**** Records for the task ****

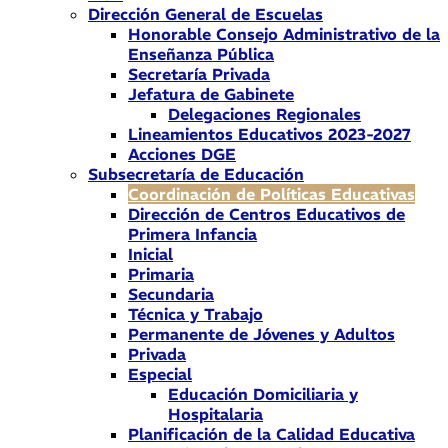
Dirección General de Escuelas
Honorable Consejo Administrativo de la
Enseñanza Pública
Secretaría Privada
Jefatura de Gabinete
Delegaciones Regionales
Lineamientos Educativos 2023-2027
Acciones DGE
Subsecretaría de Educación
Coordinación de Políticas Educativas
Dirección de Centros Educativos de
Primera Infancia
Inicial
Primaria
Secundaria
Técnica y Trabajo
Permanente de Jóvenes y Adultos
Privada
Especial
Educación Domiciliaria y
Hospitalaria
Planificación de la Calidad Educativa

****
**** Records for the task ****

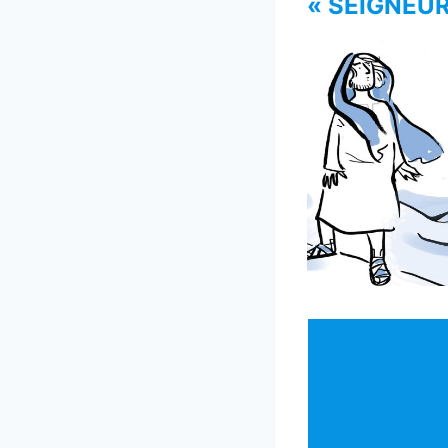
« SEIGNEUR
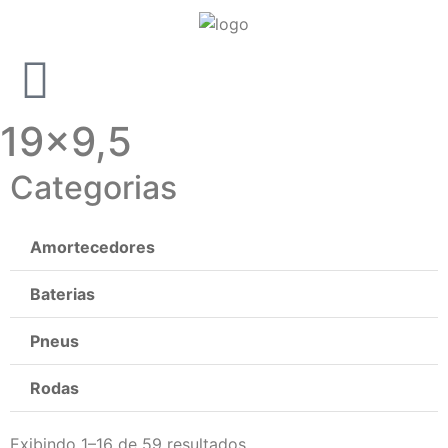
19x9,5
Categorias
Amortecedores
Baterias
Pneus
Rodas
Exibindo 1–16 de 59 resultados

****

** Problem description **
Filter the rows above and copy out every line that contains the string "Dirección". The match is case-sensitive.

** Exercise result **
Dirección General de Escuelas
Dirección de Centros Educativos de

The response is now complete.